EP evalueert partnerschap EU/VN voor ontwikkelingssamenwerking

donderdag 16 mei 2002, Joaquim MIRANDA

Joaquim MIRANDA (EVL/NGL, P)

Ontwikkeling van een daadwerkelijk partnerschap met de Verenigde Naties op het gebied van ontwikkeling en humanitaire zaken

 

Doc.: A5-0128/2002

Procedure : Niet-wetgevende Raadpleging

Debat : 16 mei 2002

Stemming : 16 mei 2002

Verslag aangenomen

De EU en de lidstaten vormen samen de grootste donors van officiële ontwikkelingssteun. Niettemin speelt de EU slechts een bescheiden rol binnen de VN(-agentschappen) en is haar politieke invloed beperkt. Dat is ook weer moeilijk te rijmen met de relatief grote rol die de EU speelt in VN-operaties.

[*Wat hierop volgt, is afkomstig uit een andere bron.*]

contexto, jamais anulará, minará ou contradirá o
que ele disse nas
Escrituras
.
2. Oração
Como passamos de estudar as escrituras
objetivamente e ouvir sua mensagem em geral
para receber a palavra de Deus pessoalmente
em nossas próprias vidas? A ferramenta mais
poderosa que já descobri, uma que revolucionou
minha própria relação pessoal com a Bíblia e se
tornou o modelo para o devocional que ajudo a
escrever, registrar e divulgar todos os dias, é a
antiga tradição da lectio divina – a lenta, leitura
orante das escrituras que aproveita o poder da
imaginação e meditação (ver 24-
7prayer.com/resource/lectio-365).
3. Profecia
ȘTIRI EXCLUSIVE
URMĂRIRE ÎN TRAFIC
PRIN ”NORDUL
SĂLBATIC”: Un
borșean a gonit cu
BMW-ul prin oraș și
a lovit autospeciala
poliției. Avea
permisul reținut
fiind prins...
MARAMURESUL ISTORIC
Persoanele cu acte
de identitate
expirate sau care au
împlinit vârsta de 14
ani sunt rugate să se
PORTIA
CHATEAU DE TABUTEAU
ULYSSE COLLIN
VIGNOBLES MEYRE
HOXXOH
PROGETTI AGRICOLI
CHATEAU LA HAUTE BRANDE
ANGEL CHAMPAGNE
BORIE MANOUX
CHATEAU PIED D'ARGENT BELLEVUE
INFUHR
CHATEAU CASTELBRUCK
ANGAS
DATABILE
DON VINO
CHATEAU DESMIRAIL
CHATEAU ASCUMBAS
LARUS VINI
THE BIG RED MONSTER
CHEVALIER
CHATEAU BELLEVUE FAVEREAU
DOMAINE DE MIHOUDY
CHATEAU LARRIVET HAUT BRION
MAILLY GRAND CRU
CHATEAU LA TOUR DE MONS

Het Parlement is van mening dat de EU, tezamen met de lidstaten, een grotere inbreng moet hebben in de VN-programma's. De EU moet de Intergouvernementele Conferentie die voor het jaar 2004 op het programma staat, gebruiken om helderheid te scheppen in kwesties ten aanzien van de rechtsgrondslag van haar externe optreden in het kader van het internationaal recht. Dit moet met name gebeuren door de juridische status van de Europese Commissie te preciseren en te versterken binnen de internationale instellingen en haar de status van volwaardig lid van de gespecialiseerde VN-organisaties te verlenen op dezelfde manier als ze lid van de Voedsel- en Landbouworganisatie (FAO) is. Ook vindt het Parlement dat de lidstaten hun coördinatie binnen de VN aanzienlijk op moeten opvoeren en dat zij beter in staat moeten zijn om bij de agentschappen van de Verenigde Naties gemeenschappelijke standpunten te verdedigen en daarmee voor meer Europese invloed te zorgen.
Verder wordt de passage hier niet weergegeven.